▶ _Dataset content_:
□ □ □ □ □

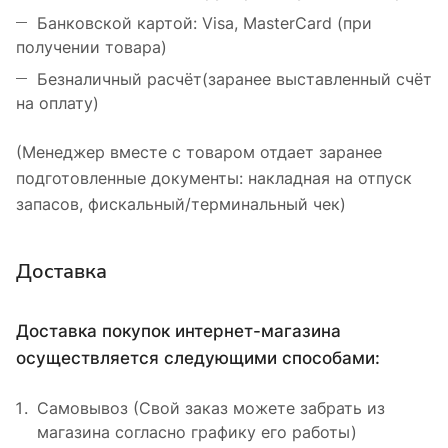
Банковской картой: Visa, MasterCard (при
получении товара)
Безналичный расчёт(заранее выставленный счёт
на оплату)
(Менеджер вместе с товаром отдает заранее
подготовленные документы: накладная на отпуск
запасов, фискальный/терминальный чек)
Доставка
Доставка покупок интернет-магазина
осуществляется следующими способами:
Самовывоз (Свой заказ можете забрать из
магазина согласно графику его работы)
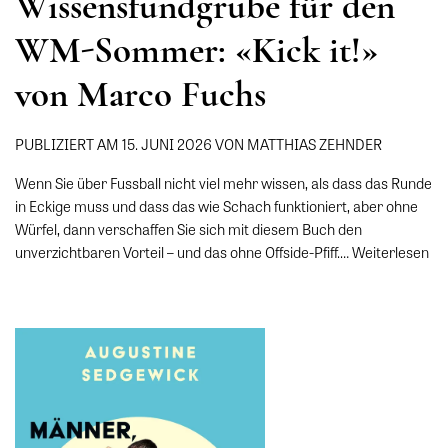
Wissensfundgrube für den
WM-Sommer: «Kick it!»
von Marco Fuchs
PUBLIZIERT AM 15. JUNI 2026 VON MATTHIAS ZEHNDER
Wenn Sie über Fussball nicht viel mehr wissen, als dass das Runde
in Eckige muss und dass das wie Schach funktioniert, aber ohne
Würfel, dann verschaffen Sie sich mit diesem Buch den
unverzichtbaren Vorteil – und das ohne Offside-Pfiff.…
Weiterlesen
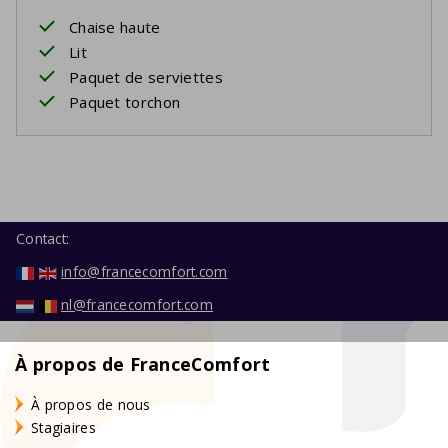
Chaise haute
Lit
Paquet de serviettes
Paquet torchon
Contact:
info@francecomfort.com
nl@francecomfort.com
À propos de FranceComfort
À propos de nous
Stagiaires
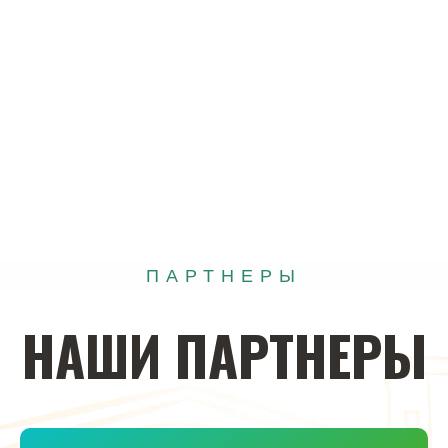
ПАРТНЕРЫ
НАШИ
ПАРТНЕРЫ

□ □ □ □ □

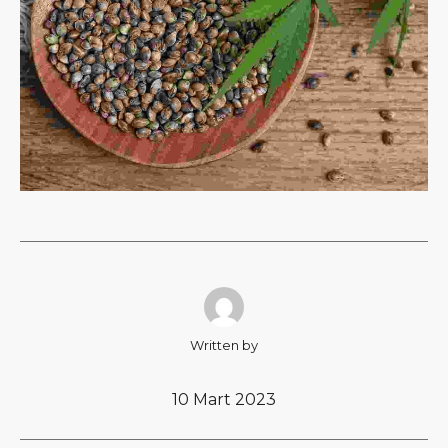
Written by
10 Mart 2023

□ □ □ □ □

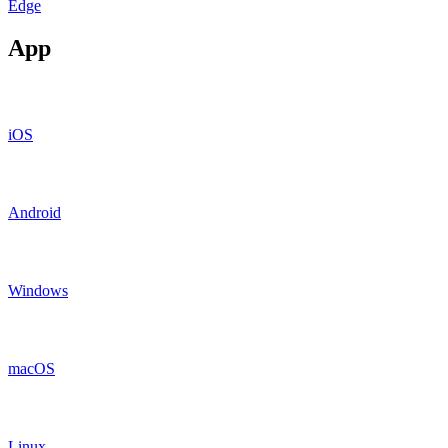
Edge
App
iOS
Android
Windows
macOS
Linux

□ □ □ □ □

▶ _What the task requires_:
Lines holding "Paquet": copy each one from the records above.

▶ _Task output_:
Paquet de serviettes
Paquet torchon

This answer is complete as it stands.